When an inset falls into the leaves, the slippery walls make it difficult to crawl back up. Even a fly will find it hard to escape because the liquid covers their body. If you have seen an insect get trapped by a drosera, this is similar.

This also shows you that the pitcher plant traps evolved specifically to capture insects. In fact, touching the slippery surface might harm the plant. It will not hurt you, but the plant needs that to trap prey. If the sticky stuff ends up your fingers, the pitcher will be too dry to hold the prey in.

Tips For Growing and Caring of Pitcher Plants

There are several things you can do to care for pitcher plants. The good thing is they are relatively low maintenance.

  • Do not be afraid. These plants cannot harm you. You can feed them without fear of being bitten.
  • Provide light. Pitcher plants need light, but some species need it more than others. Sarracenia require more light than lowland nepenthes for instance. Learn as much as you can about the plant before buying.
  • Water to keep the soil moist. The tray method is not advisable for most nepenthes, so water from the top. Do not overwater the plant but do not let the soil dry out.
  • Pitcher plants prefer sunny, humid environments.
  • Sarracenia pitcher plants go dormant but nepenthes does not. Keep this in mind so you can make the proper preparations.

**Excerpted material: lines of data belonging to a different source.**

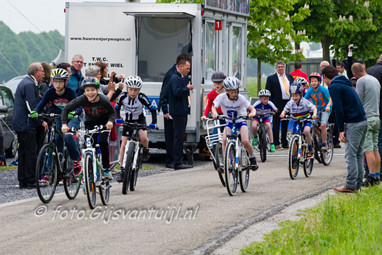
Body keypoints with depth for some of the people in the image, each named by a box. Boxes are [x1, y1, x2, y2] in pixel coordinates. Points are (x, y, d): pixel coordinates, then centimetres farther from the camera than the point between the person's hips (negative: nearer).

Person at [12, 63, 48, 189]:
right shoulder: (29, 84, -16)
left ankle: (22, 181, 15)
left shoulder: (25, 82, 18)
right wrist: (41, 122, -13)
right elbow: (32, 107, -21)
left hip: (20, 123, 11)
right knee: (31, 152, -7)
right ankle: (30, 182, -7)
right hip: (25, 124, -11)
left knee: (23, 152, 12)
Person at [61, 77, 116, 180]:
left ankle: (106, 169, -7)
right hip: (90, 122, 2)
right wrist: (64, 124, -35)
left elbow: (112, 112, -15)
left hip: (103, 122, -2)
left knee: (102, 142, -22)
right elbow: (66, 109, -22)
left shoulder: (104, 100, -30)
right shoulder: (82, 99, -28)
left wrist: (110, 121, -36)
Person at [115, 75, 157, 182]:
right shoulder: (123, 96, -18)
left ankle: (145, 150, 5)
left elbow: (152, 109, -17)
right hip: (128, 121, 2)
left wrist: (153, 123, -29)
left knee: (143, 138, -31)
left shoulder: (142, 97, -24)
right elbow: (117, 108, -4)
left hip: (140, 120, -2)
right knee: (124, 144, -8)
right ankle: (122, 170, -2)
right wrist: (117, 118, -22)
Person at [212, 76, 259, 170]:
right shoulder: (221, 97, -18)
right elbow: (214, 106, -10)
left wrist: (252, 113, -38)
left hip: (241, 121, -2)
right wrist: (215, 113, -33)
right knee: (224, 140, -24)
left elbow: (251, 108, -15)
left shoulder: (241, 98, -19)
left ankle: (252, 158, 6)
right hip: (229, 122, 2)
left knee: (245, 141, -22)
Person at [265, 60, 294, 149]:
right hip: (277, 104, -4)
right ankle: (276, 143, 2)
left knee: (286, 124, 9)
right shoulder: (271, 78, 1)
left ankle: (284, 142, 16)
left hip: (288, 103, 4)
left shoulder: (289, 77, 13)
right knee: (276, 124, -2)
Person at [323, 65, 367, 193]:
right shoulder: (346, 84, 21)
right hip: (363, 121, 9)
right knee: (358, 154, 12)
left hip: (353, 124, -9)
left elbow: (338, 109, -14)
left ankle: (350, 185, -8)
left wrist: (341, 130, -11)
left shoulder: (334, 87, -7)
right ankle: (358, 184, 15)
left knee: (351, 155, -7)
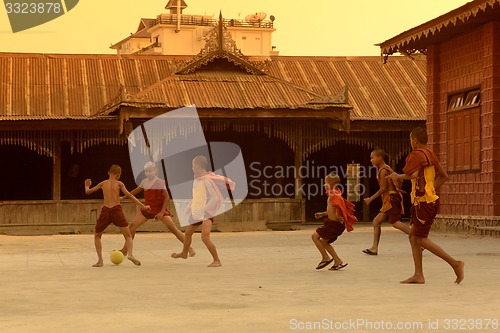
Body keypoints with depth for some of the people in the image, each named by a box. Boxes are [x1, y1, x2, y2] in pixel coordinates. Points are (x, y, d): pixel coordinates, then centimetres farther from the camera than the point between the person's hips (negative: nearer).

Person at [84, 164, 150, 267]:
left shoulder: (103, 183, 14)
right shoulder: (119, 184, 8)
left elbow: (87, 192, 22)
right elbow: (129, 195, -2)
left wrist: (87, 186, 46)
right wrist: (142, 206, -2)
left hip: (105, 211, 2)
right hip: (117, 210, -1)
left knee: (97, 236, 19)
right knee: (128, 235, 5)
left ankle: (100, 260, 6)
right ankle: (130, 254, -22)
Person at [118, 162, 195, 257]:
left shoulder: (160, 182, -11)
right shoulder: (144, 182, 4)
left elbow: (167, 197, -12)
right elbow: (136, 191, 22)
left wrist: (162, 212, -18)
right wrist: (123, 197, 23)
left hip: (160, 210, -5)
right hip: (147, 209, 5)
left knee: (172, 227, -17)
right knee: (132, 225, -4)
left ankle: (190, 249, -12)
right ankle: (124, 250, 10)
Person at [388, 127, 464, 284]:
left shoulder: (416, 154, -12)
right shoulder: (430, 154, 16)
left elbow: (413, 175, -29)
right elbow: (444, 176, 21)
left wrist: (398, 177, -12)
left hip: (424, 202, -9)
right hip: (430, 199, 9)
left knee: (422, 239, -5)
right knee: (413, 236, 10)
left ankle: (455, 263, -7)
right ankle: (418, 275, 7)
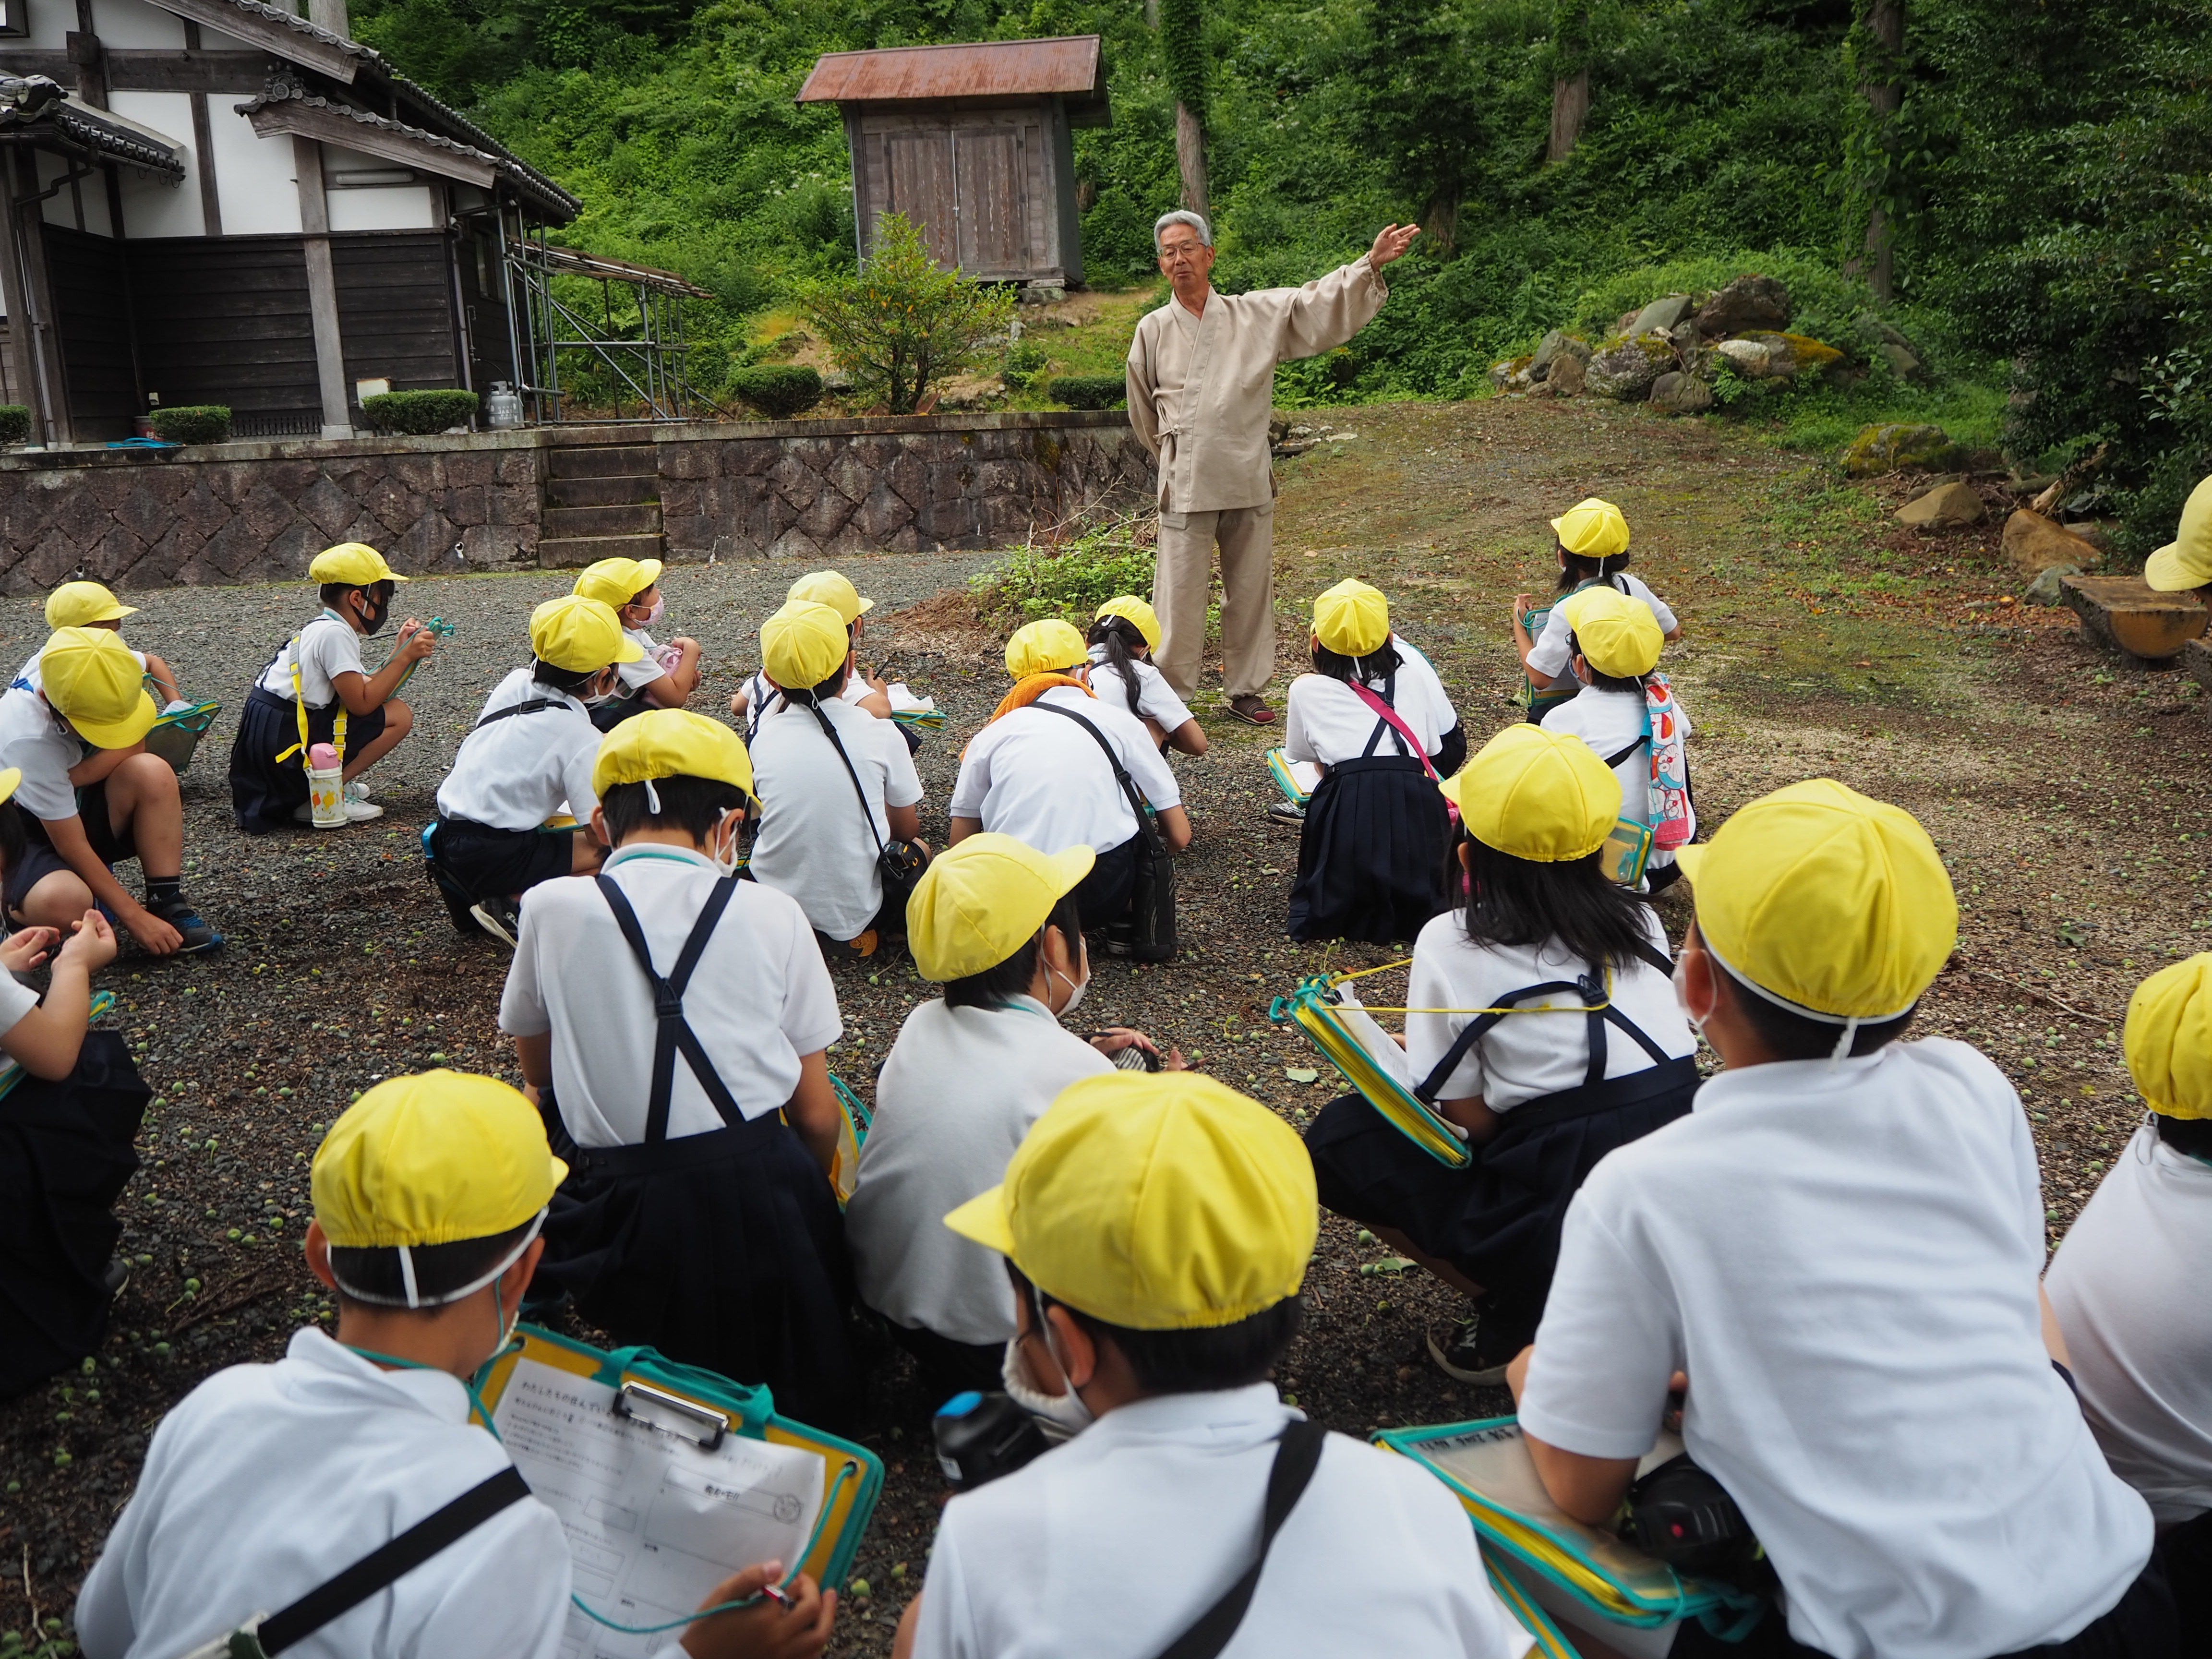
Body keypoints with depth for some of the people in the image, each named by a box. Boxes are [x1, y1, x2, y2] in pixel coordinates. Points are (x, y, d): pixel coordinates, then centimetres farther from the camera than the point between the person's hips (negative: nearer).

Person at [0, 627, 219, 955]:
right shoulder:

Now some simple guidelines about feeding:

  • Most pitcher plants are fed one insect a week. That is sufficient to satisfy their nutritional needs.
  • Dead or live insects are both fine. You are not limited to crawling and flying bugs as mealworms and bloodworm are also prey for pitcher plants.
  • Outdoor pitcher plants do not require feeding. Insects are drawn to its nectar so if you look in one, you should see a dead bug or two there.
  • Do not feed hamburger to pitcher plants. Foods for human consumption are not meant for carnivorous plants.

If you have a pet, keep the plant in a safe location. Cats in particular seem attracted to carnivorous plants, and might eat it. Eating pitcher plants might give your cat indigestion but nothing too serious. Just make sure the pot is somewhere your pet cannot reach it.

Lastly, do not play with your plant. Do not poke the pitcher to see what will happen. Doing so will disrupt its natural rhythm and waste resources. Let the plant use its pitcher and liquid to catch food.


In spite of their fearsome reputation, pitcher plants are harmless to humans and pets. If the animal is too large for the pitcher trap then it is safe. As any nepenthes owner will tell you, these plants actually need protection from animals, not the other way around.